§ **Texto fuente**:
Será San Juan Damasceno (650-730) quien retome la tradición de los Padres de la Iglesia para reconstruir a partir de ella una teoría de la representación iconográfica y su significación teológica. No se limita a justificar los iconos, sino que afirma radicalmente que son imprescindibles para la fe. Presenta el arte como un lazarillo que nos conduce de la mano hacia Dios, y considera que su función principal es hacer visible lo invisible. Es de admirar en él la sencillez y radicalidad de afirmaciones tan profundas como esta: “Como estamos compuestos de una doble sustancia de alma y cuerpo (…) es imposible que nosotros, lejos de las cosas corporales, alcancemos las espirituales”. (De imaginibus III, 12; PG 94, 1336). De un modo muy astuto, acude a las Escrituras para mostrar cómo Dios ordenó decorar su templo con imágenes de querubines (Ex 25, 18-20). Resume muy bien su razonamiento el testimonio personal que ofrece en sus escritos: “Cuando cansado de estudiar dispongo de tiempo libre, me voy de buena gana a la iglesia y contemplo los cuadros (…) acarician mis ojos como las flores del campo; y la gloria de Dios desciende sobre mi alma. Porque en esos cuadros no veo sólo el esplendor decorativo, sino la constancia de los mártires y la distribución de las coronas, y adoro a Dios en los que dan testimonio de él”. (Discurso II; PG 94, 1268). Él fue modelo de muchos otros pensadores que desarrollarán los argumentos iconófilos.

§ **Listado de datos**:
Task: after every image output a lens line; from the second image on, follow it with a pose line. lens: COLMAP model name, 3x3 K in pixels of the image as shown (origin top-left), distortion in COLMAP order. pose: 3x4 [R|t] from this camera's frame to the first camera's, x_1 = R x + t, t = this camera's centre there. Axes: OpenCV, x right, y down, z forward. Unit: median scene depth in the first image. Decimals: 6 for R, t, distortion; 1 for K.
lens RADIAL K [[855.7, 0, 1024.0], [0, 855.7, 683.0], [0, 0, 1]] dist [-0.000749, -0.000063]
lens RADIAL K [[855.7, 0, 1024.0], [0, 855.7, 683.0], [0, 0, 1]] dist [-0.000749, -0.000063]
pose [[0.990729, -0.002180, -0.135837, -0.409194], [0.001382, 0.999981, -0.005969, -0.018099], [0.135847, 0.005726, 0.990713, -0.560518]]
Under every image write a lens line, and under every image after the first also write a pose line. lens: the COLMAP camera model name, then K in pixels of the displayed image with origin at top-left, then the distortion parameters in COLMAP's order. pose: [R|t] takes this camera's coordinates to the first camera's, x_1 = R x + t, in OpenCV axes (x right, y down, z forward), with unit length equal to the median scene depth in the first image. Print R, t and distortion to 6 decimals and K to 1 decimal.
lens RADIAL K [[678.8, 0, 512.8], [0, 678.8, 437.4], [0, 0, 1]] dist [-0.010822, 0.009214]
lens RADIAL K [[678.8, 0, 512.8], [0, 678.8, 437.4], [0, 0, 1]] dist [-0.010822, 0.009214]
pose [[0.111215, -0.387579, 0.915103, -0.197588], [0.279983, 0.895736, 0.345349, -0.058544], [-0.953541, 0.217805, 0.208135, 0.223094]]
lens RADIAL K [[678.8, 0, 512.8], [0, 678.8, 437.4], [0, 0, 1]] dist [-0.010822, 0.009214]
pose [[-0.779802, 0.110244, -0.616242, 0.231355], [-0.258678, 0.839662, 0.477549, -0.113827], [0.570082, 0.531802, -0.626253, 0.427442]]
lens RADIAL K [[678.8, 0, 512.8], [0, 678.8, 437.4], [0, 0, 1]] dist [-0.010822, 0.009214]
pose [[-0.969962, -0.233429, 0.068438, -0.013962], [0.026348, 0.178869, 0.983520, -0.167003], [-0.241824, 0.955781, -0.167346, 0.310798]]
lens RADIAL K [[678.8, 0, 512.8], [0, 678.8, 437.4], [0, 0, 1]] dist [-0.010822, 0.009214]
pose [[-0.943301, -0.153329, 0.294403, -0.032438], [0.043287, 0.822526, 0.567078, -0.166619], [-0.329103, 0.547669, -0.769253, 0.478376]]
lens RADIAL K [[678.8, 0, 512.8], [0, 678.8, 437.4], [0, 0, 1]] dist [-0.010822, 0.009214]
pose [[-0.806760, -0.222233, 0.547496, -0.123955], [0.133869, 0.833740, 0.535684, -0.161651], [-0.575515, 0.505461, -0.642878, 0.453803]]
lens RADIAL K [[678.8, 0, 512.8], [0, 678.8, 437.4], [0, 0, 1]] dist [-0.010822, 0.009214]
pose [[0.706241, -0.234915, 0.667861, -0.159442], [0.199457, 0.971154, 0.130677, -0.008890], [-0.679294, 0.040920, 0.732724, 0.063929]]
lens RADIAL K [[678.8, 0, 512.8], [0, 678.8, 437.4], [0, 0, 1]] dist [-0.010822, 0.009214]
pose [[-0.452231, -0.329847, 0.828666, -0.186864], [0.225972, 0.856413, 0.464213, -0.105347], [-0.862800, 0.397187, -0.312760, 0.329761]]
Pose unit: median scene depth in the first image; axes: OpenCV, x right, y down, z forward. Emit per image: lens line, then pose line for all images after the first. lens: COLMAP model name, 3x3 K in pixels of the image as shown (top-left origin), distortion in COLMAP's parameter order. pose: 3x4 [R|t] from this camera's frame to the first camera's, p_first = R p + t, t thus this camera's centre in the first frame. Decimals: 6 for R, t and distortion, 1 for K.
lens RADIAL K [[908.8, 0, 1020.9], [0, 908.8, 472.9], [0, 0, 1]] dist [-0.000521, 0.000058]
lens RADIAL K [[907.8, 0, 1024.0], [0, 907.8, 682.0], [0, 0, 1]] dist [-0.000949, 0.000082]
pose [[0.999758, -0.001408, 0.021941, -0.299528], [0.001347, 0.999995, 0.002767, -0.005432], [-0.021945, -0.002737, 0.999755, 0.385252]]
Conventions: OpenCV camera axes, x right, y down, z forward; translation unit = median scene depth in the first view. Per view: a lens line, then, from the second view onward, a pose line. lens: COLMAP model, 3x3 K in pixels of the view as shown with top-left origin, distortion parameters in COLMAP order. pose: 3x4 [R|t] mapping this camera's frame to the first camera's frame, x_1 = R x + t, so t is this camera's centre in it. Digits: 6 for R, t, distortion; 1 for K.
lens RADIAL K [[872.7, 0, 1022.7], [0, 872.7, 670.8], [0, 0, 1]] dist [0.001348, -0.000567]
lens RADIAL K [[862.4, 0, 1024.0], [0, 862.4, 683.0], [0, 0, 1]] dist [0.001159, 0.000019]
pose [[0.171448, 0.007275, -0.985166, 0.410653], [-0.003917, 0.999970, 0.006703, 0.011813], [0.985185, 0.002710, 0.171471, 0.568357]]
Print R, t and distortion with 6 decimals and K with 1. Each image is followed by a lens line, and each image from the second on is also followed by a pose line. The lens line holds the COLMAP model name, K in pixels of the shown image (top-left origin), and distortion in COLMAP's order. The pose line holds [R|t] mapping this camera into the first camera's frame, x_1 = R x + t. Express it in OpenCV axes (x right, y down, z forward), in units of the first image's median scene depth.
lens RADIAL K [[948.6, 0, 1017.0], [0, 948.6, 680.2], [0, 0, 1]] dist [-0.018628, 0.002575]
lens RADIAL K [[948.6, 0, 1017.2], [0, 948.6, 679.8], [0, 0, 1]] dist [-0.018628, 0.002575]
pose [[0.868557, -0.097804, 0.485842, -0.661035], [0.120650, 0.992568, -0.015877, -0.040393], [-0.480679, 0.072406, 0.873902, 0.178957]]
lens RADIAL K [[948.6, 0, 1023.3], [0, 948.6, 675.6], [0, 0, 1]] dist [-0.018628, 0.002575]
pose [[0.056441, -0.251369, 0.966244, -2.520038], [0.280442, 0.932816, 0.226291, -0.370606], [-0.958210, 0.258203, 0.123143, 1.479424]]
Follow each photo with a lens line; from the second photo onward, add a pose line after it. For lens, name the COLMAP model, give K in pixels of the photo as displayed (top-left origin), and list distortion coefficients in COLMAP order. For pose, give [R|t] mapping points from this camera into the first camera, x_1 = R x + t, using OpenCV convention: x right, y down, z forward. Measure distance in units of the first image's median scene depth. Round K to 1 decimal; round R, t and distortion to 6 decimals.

§ **Instrucciones de la tarea**: En el texto sobre San Juan Damasceno, ¿por qué afirma él que nos es imposible alcanzar las cosas espirituales lejos de las corporales? Responde en una a tres oraciones. Las entradas provienen de una fuente distinta a la del texto.

§ **Respuesta de la tarea**: Lo afirma porque estamos compuestos de una doble sustancia de alma y cuerpo.